Fachweiterbildung
'Fachpflege für psychische Gesundheit'
Die zweijährige landesrechtlich geregelte berufliche Fachweiterbildung 'Fachpflege für psychische Gesundheit' ist für examinierte Pflegefachpersonen, die ihre berufliche Handlungskompetenz in einem anspruchsvollen und vielfältigen Bereiche der Gesundheitsversorgung fördern und erweitern möchten, von entscheidender Bedeutung.

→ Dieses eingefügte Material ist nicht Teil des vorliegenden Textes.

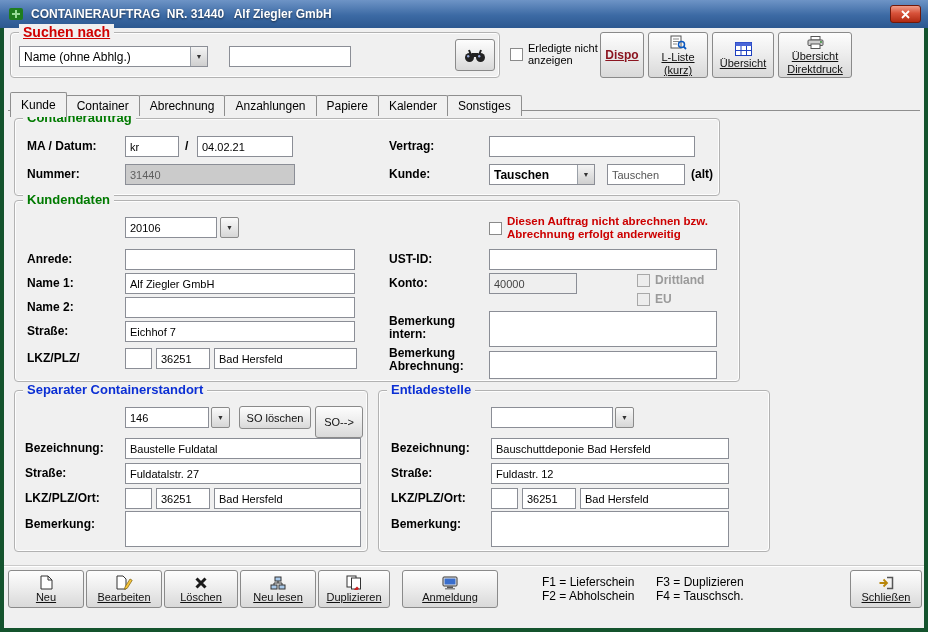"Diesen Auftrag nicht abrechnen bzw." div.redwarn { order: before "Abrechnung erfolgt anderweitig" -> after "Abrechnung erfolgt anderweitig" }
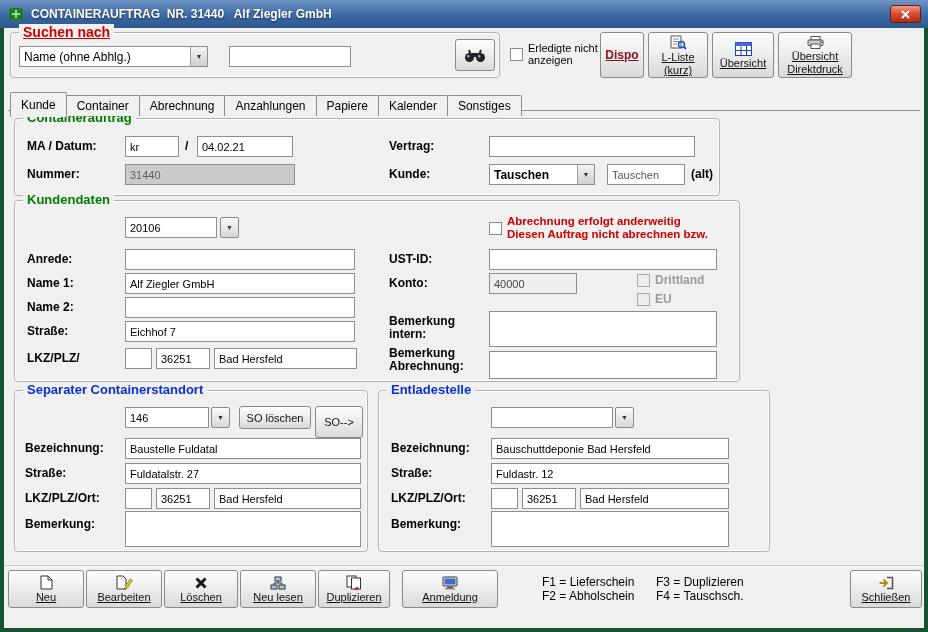"SO-->" div.btn { height: 32px -> 23px }
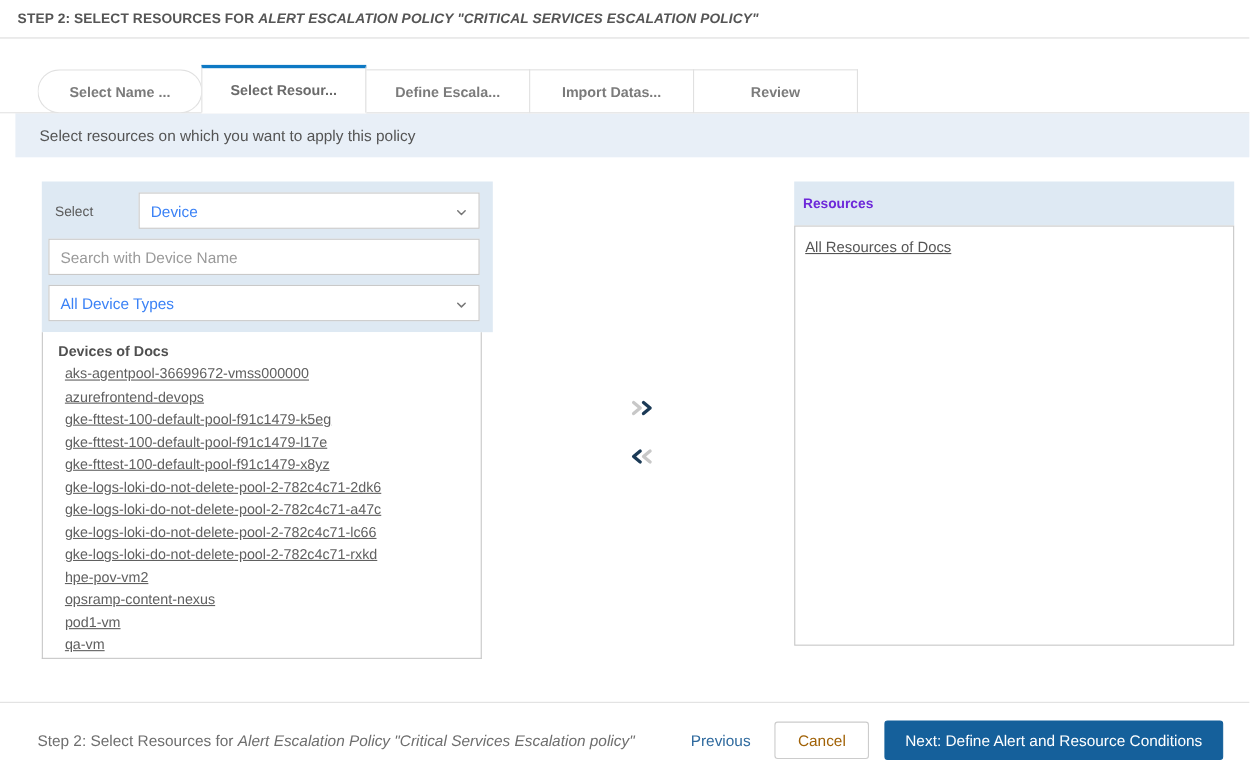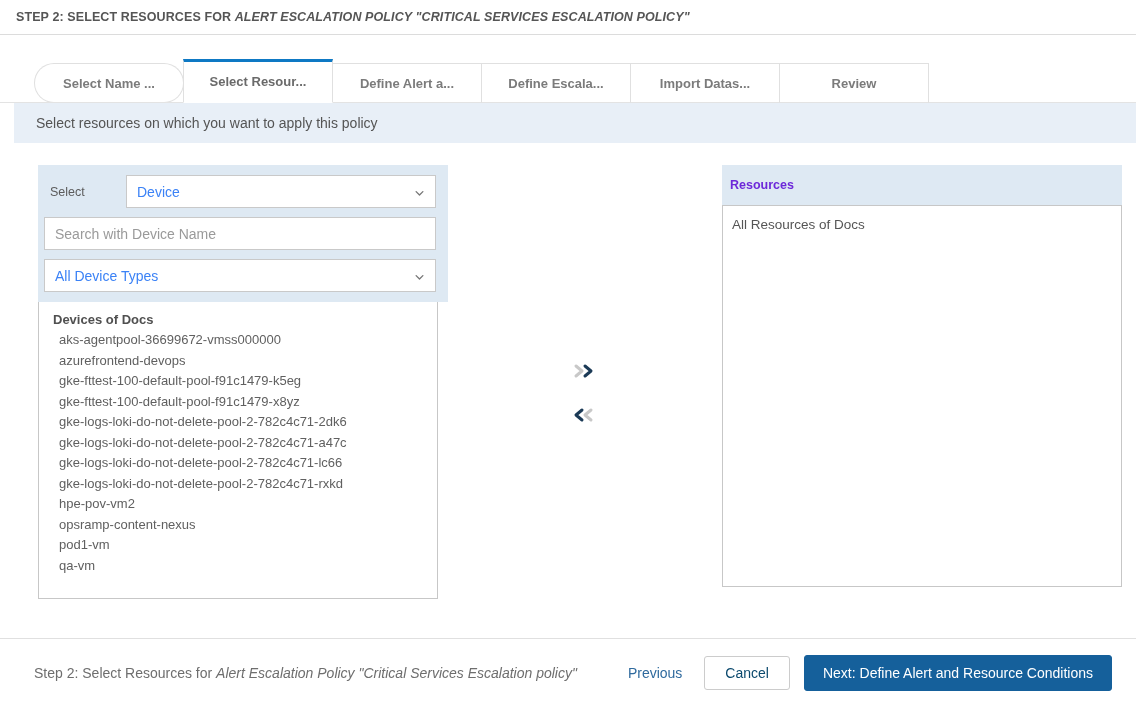"Define Alert a..." div.tab { html: <div>Define Alert a...</div> -> none }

Der Bereich der psychiatrischen Versorgung ist komplex und hochsensibel. Er umfasst die ambulante und stationäre Versorgung von erkrankten Menschen, die komplexe Versorgungssituationen aufweisen und eine spezielle pflegerische und medizinische Versorgung und Betreuung benötigen. Für diese spezielle und weitreichende Versorgung und Betreuung sind spezifische berufliche Handlungskompetenzen sowie übergeordnete Schlüsselqualifikationen erforderlich. Diese werden innerhalb der fachspezifischen Weiterbildung gefördert und entwickelt.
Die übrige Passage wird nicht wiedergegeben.